*** PASSAGE ***

Honestly, you can do whatever the heck you want to do! Don't force yourself to do anything (unless of course it's a job you took on) or you'll just burn yourself out and break your spirit. If you really WANT to do some free art, do it once in a while...but don't spoil your peeps! Give 'em too much candy and that's all they're gunna want and they might just view you more as an art whore or 'some kid who does art sometimes' and not a professional business. Also, as Taralack already pointed out, you'll also attract the wrong kind of people to your art (beggars & people who never buy art) and I think that is what you primarily want to avoid. It's perfectly fine to do raffles and stuff when you hit milestones too - that generates hype and awareness that you accomplished something.
Overall, yeah, just value yourself and don't give out free stuff too much cuz it can be harmful to your business.


----------



## Lhune (May 22, 2015)

Huh. I wouldn't say free art hurts your business, it's certainly a lot less harmful than selling your stuff too cheaply. People understand the difference between free and not-free, but not so much the difference between cheap and suddenly-not-so-cheap.

Another thing you can do is taking "fake" commissions, preferably from people who are familiar with the art business (or better yet, someone who can also give you critique so that you can actively improve your work at the same time). I'm currently doing that with a friend of mine, where I am pretending to be a client and giving him feedback. You don't have to tell your audience it's fake, they won't know the difference, but it's good practice. I'd be happy to give you an assignment if you're up for something like that.


----------



## Charrio (May 22, 2015)

I seem to under price myself, and draw most stuff for personal fun and to make 
people smile. I need to get back into paysites or something, I suck at self promotion
for commissions unless IRL.


----------



## Yarik (May 22, 2015)

Lots of helpful tips there! Thanks for sharing your experiences/opinions!

The "fake-commission" thing actually sounds very interesting! it might also help to get used to draw for people and do changes depending on their wishes!


----------



## Charrio (May 22, 2015)

Yarik said:


> Lots of helpful tips there! Thanks for sharing your experiences/opinions!
> 
> The "fake-commission" thing actually sounds very interesting! it might also help to get used to draw for people and do changes depending on their wishes!



Having to redo stuff sucks, I've had buyers change their mind after
coloring, and it is insane to match up some things when the scene 
is set. 

Good and bad i guess from commissions, I like the idea of the
Your Character Here sales. You don't have to sketch out some 
image they badly tell you about.

***

■ STATED PROBLEM
Name every username that appears in the forum thread on free art and commissions, listing each one once.

*** INFORMATION SHOWN ***

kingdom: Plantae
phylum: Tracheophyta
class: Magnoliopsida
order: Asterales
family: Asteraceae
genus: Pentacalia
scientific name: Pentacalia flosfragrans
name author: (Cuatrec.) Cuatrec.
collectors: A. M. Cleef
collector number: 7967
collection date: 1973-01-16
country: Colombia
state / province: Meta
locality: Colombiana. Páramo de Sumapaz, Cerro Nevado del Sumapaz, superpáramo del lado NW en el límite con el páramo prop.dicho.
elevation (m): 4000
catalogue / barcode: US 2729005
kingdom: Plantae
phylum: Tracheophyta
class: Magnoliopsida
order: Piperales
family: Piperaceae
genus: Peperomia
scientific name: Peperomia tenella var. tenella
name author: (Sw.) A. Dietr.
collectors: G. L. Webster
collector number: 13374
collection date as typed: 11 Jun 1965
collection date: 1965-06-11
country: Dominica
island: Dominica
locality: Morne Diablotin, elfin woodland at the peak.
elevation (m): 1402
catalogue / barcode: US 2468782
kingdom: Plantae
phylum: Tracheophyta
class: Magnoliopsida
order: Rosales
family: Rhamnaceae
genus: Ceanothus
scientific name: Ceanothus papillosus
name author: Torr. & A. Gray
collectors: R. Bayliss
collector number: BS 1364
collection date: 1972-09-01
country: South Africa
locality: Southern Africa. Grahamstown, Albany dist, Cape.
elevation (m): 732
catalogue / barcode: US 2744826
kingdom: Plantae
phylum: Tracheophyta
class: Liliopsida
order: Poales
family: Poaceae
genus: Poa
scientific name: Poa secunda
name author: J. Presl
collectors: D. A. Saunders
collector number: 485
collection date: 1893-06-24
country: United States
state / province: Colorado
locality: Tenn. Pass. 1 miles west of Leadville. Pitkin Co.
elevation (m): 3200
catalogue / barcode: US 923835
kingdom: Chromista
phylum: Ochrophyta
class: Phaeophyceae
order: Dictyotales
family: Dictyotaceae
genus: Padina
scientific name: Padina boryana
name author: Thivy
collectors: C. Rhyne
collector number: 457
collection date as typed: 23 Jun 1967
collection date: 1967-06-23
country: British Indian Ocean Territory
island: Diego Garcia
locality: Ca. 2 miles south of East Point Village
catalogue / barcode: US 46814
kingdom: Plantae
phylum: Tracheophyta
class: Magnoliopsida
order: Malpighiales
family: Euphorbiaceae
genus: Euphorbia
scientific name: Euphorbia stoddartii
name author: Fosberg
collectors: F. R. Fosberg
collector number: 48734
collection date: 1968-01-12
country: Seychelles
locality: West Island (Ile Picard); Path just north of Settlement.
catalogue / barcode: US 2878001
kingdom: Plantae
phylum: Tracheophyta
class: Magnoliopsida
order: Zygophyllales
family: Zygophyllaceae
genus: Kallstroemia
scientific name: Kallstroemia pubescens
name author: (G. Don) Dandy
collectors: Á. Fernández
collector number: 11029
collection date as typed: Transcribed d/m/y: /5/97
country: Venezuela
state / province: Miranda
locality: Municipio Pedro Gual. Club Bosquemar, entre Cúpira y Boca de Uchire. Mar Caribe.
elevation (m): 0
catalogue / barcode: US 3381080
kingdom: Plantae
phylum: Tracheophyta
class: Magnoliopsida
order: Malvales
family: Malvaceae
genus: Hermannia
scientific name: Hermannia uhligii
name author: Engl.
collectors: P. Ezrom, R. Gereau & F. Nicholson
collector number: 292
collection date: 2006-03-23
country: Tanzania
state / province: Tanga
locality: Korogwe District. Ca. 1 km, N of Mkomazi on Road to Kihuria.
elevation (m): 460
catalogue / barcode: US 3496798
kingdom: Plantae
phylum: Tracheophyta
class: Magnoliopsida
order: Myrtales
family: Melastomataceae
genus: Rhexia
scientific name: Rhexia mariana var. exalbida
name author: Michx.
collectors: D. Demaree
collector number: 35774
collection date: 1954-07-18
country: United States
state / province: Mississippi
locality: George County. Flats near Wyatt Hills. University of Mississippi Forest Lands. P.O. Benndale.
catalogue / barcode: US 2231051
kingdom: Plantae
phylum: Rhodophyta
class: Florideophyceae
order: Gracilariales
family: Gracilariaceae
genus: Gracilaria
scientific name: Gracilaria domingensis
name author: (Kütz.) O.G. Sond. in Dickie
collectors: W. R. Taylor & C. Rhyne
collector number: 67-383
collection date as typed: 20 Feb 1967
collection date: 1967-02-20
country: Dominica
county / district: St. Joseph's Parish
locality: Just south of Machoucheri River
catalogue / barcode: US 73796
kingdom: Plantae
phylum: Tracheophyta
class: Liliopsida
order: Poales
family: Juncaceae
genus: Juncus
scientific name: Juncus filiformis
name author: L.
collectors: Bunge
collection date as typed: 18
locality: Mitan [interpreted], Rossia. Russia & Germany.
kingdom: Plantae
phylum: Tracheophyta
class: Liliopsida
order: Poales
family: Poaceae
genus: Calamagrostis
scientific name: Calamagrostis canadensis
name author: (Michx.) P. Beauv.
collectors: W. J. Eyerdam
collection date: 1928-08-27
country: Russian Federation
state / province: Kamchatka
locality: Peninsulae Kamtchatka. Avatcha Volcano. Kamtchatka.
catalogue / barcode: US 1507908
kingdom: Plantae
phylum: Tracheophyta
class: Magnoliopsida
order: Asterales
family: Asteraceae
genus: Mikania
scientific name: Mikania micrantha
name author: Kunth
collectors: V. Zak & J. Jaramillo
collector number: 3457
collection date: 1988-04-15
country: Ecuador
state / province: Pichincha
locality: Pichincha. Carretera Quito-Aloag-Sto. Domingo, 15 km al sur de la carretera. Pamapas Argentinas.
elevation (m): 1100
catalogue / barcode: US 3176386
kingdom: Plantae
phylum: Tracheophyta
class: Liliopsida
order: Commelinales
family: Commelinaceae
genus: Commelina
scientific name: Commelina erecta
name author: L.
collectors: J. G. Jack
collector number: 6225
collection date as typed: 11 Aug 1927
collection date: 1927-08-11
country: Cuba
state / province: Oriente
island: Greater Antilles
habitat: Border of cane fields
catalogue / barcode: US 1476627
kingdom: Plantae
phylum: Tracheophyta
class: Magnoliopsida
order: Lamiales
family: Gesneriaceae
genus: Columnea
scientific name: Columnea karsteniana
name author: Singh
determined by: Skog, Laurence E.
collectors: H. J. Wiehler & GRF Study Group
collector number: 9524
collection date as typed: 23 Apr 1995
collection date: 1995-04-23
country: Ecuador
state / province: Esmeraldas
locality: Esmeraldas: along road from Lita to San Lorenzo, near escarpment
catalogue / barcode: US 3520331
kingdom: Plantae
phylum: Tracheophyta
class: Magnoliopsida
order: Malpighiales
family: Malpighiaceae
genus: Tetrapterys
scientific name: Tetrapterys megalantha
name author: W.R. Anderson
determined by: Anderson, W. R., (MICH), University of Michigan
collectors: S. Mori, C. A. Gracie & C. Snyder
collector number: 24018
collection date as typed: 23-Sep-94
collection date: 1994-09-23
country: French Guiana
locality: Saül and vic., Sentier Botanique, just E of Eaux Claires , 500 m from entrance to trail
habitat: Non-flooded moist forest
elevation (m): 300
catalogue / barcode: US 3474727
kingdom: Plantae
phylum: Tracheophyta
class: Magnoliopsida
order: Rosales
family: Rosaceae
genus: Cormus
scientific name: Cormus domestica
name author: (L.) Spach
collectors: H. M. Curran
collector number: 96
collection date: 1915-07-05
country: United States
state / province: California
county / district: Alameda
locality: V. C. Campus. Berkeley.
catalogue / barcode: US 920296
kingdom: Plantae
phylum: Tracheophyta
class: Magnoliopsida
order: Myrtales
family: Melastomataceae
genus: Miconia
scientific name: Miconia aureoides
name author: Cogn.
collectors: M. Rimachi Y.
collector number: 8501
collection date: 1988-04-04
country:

***

■ THE RESULT
Taralack, Lhune, Charrio, Yarik